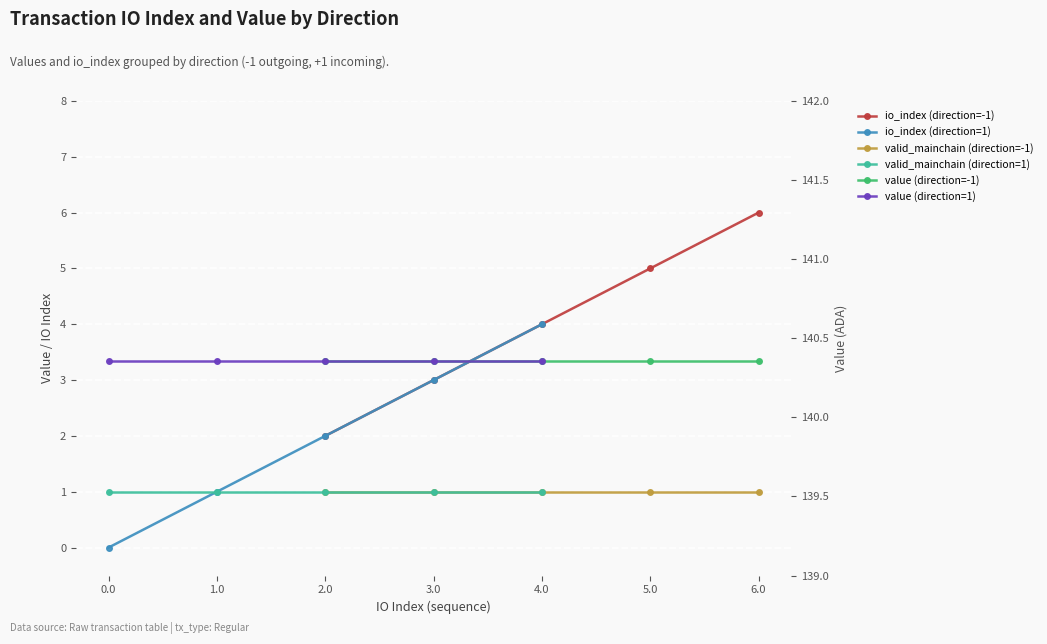

What is the label of the 3rd point from the left?

2.0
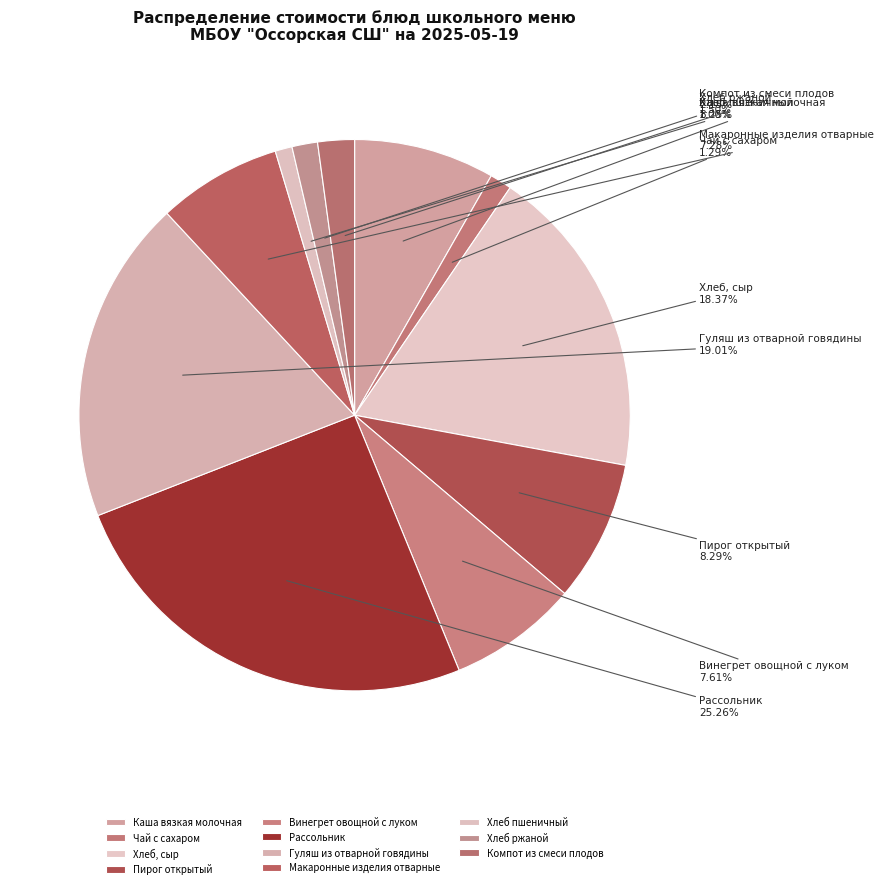

What is the largest slice in the pie chart?

Рассольник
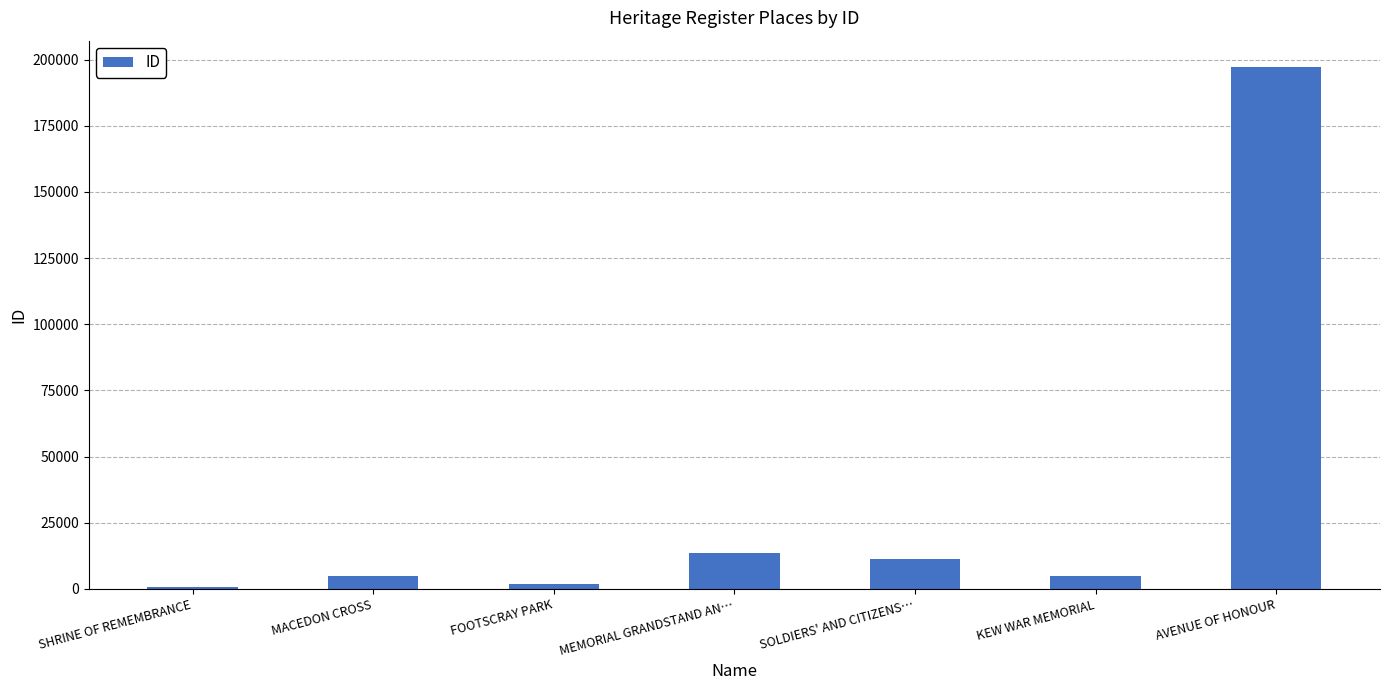

The chart shows a value of 7292 at MEMORIAL GRANDSTAND AN…. True or false?

False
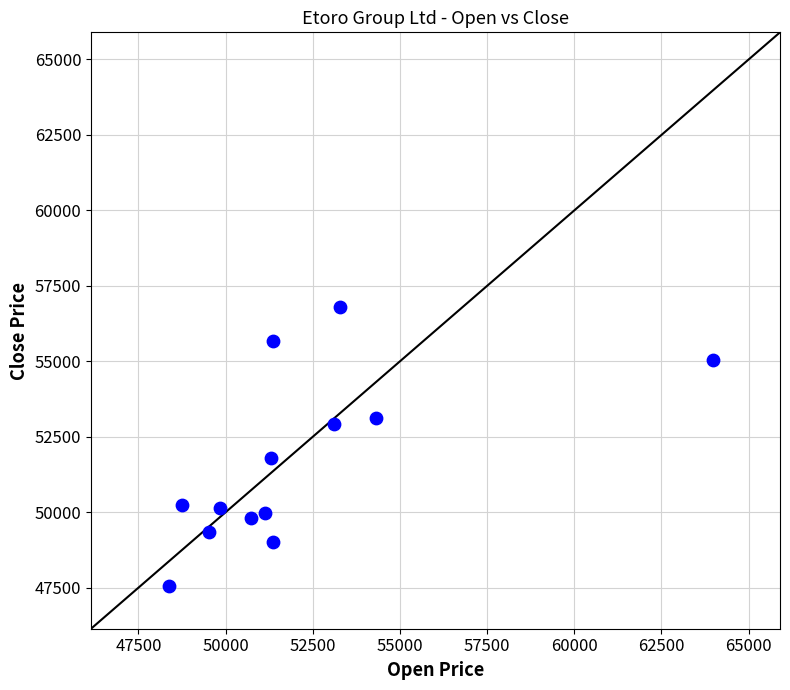

What is the range of Y values (max minus min)?

9233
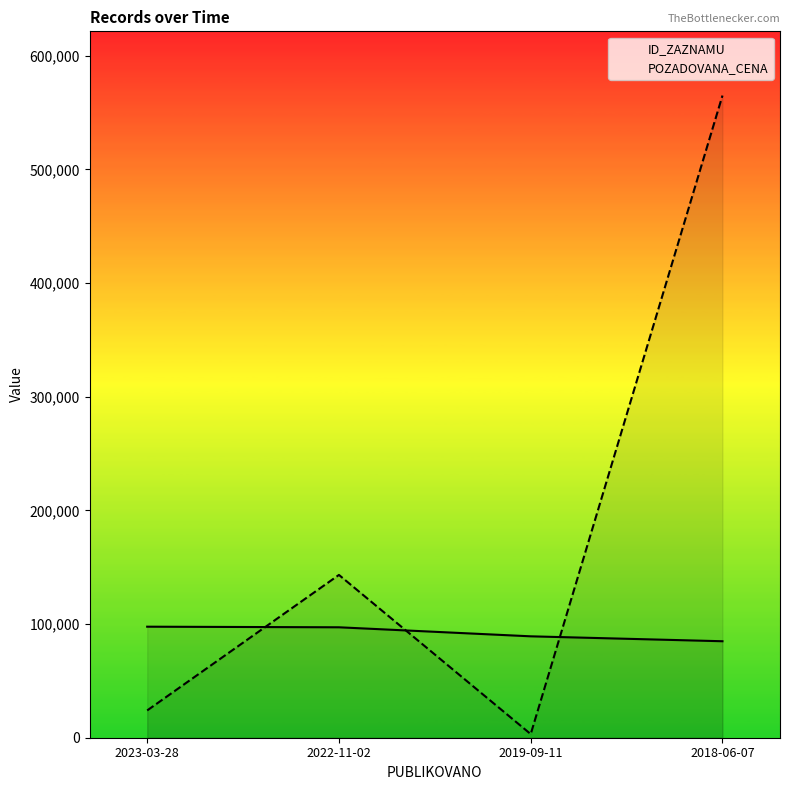

What is the difference between the highest and lowest values at 2018-06-07?

480113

• **Action item**
Locate every line in the listing above that contains the word "chart", and reproduce each such line in full.

• **Task answer**
What is the largest slice in the pie chart?
The chart shows a value of 7292 at MEMORIAL GRANDSTAND AN…. True or false?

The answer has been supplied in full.